2) If we seek to enhance human capability we need to understand what drives human behaviour. From disciplines as varied as neuroscience, behavioural economics, sociology, anthropology, evolutionary psychology new, more complex and more nuanced accounts of human nature are emerging to challenge the formerly dominant myth of homo economicus.
3) Putting together the challenges generated by the modern world with new thinking about human behaviour provides an opportunity to reconsider the way we have come to interpret some of the founding ideas of the post enlightenment era; namely autonomy, universalism and humanism.
As I say, this is just my take but it helps to explain why measuring impact is a tricky problem. The relationship between our mission and what we do is reasonably clear, the difficulty comes when we move from what we do (output) to what we want to achieve (outcome).

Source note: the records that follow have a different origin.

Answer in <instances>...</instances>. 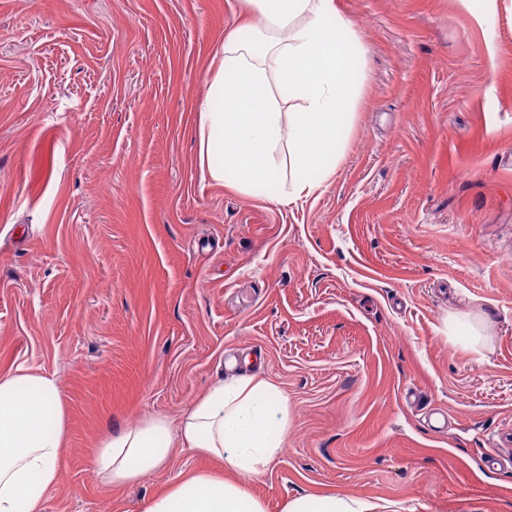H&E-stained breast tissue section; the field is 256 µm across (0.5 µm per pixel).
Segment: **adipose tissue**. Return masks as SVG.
I'll return each mask as SVG.
<instances>
[{"instance_id":"ef3b65f1","label":"adipose tissue","mask_w":512,"mask_h":512,"mask_svg":"<svg viewBox=\"0 0 512 512\" xmlns=\"http://www.w3.org/2000/svg\"><path fill=\"white\" fill-rule=\"evenodd\" d=\"M262 26L228 33L198 106V160L216 183L280 203L307 199L334 172L356 116L363 47L335 0H245ZM287 397L258 376L218 383L178 418L155 415L105 436L92 459L108 487L164 468L174 444L215 459L233 480L199 473L145 512H266L245 481L264 476L288 433ZM68 412L53 375L0 372V512H38L58 482ZM354 495L302 494L283 512H374Z\"/></svg>"}]
</instances>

The thirty five million on-line views of RSA events proves we are making ideas interesting and accessible to a mass audience. But apart from the many positive comments on YouTube and other places how do we know that those ideas are having an impact beyond entertainment? And should we more ambitious about using the events programme to surface new issues in ways which really have an impact on public discourse?
Our projects in areas ranging from design and education to social networks and behaviour change all relate to questions of human capability. We can point to good publications, rising media profile and concrete real world impacts such as our Whole Person Recovery work in Sussex or the achievements of our Academies, but if we wanted to aim for a more profound long-lasting influence and change what would it be and in what areas would we focus?
As my day in Todmorden vividly showed, our investment in supporting Fellows’ activities is starting to pay off in an ever growing level of Fellowship activity (as another example, last week saw over 150 people attend a Profit with Purpose network meeting here in London). But can we aspire to all these disparate initiatives coalescing into the RSA Fellowship making a substantial contribution to civil society?
In focussing on outcomes rather than more easily measured outputs there is a danger that the discussion becomes rather abstract and speculative. But I also think that part of the RSA being a truly innovative organisation could be that we try to judge ourselves by distinctive criteria, developing new metrics and making new kinds of arguments about impact. One possibility, for example, might be that we use the forthcoming Fellowship survey to ask some deeper questions about how being a Fellow changes people's sense of social efficacy and responsibility. Social network analysis (an area in which the RSA is now seen to be a leading practitioner) might also enable us to see how our work ripples out beyond our immediate stakeholder groups.
I hope to return to these issues later in the week and - as always - I'll be interested to see of readers have their own perspectives.